Affiliation:
1. Ph.D. with Habilitation, Head of Constitutional Law Department , University of Warmia and Mazury in Olsztyn, Faculty of Law and Administration ( Poland )
2. Professor, Dean of the Branch of UWM in Ełk, University of Warmia and Mazury in Olsztyn , Branch of UWM in Ełk ( Poland )
Abstract
Abstract
This article does not to seek a universal answer to the question of what morality or public morals are; rather it focuses on the issue of morality as grounds for limiting constitutional rights and freedoms. We narrow the problem to constitutional practice, and in particular to the judgments of the Polish Constitutional Tribunal, which settles disputes centered around the freedom of humans and public morals. Public morals as grounds for limiting personal rights or liberties rarely appear on the Constitutional Tribunal’s docket.
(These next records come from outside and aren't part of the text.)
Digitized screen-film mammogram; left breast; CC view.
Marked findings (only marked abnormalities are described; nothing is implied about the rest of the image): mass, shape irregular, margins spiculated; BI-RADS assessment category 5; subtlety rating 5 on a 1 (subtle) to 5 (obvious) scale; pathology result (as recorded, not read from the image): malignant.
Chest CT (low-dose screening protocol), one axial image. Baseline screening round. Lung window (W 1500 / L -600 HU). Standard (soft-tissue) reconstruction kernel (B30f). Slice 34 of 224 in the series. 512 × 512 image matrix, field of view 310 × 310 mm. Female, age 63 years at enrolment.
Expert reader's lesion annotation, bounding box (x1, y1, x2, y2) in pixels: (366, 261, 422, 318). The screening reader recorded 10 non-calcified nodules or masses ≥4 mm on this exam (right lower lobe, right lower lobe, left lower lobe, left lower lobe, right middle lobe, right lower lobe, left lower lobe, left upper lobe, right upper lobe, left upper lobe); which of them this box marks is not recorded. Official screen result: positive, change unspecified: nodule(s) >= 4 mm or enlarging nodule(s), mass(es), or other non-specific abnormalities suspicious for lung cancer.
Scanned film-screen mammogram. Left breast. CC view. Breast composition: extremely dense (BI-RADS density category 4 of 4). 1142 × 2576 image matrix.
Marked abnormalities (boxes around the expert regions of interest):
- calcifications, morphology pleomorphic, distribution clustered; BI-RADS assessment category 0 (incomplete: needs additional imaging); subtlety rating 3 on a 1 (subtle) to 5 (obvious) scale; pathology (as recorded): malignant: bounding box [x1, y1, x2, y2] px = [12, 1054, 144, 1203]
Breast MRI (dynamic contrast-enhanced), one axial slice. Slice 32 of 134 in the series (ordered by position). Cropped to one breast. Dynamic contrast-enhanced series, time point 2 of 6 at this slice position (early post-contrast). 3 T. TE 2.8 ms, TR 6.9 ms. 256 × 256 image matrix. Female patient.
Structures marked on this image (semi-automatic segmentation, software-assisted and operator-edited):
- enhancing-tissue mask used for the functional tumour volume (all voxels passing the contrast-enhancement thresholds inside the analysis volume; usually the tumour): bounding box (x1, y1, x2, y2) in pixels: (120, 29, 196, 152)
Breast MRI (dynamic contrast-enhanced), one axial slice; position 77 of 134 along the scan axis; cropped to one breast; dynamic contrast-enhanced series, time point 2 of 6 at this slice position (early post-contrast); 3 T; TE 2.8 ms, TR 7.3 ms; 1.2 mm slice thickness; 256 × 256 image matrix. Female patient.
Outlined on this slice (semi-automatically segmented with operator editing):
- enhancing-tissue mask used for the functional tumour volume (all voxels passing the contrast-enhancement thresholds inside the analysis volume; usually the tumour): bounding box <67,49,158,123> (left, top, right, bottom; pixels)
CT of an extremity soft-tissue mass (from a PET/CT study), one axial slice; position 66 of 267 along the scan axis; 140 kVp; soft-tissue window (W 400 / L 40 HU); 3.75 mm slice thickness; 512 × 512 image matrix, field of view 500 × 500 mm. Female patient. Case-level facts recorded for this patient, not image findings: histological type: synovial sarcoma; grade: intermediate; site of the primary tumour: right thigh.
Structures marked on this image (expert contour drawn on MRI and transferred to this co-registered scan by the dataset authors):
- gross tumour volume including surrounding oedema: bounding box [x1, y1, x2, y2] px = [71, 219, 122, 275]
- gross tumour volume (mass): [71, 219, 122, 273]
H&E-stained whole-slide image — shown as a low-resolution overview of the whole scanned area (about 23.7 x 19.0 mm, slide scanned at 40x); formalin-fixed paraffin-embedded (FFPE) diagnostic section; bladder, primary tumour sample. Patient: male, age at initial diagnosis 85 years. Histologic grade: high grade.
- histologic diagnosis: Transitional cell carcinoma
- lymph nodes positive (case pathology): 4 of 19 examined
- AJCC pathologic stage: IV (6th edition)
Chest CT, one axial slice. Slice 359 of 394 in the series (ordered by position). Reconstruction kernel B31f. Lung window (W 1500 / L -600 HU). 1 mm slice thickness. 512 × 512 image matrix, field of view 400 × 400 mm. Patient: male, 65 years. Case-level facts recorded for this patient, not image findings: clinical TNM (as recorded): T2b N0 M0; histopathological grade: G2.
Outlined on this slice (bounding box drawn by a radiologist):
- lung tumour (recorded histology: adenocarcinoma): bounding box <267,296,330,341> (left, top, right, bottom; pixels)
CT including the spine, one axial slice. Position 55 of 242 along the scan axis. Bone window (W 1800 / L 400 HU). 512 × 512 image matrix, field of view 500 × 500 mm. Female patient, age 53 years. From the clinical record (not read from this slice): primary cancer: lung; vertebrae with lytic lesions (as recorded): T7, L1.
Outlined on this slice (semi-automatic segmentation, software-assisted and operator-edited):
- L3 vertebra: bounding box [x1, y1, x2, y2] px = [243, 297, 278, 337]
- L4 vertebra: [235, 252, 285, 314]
The Constitutional Tribunal does not conduct philosophical, moralistic or ethical discussions in search of the meaning of public morals. Judges tend to apply the concept in an intuitive manner. We argue that they limit it to a folk understanding, which may be explained as follows: do good and avoid evil. Judges assign meaning to the public morals clause by referring to their own experiences or seek insight into morality in public opinion polls, which may not be a reliable source of knowledge about what is good and what is evil (the primacy of the “will of the majority”). Two difficult cases await the judgment of the Constitutional Tribunal. Each of them concerns major ethical and moral dilemmas. The first one relates to eugenic abortion, which is legal in Poland under certain conditions, while the second one involves the relationships of homosexual couples, which are not currently subject to legalization. The Constitutional Tribunal is not ready to solve these cases, making uses of public morality as grounds for limiting constitutional rights and freedoms.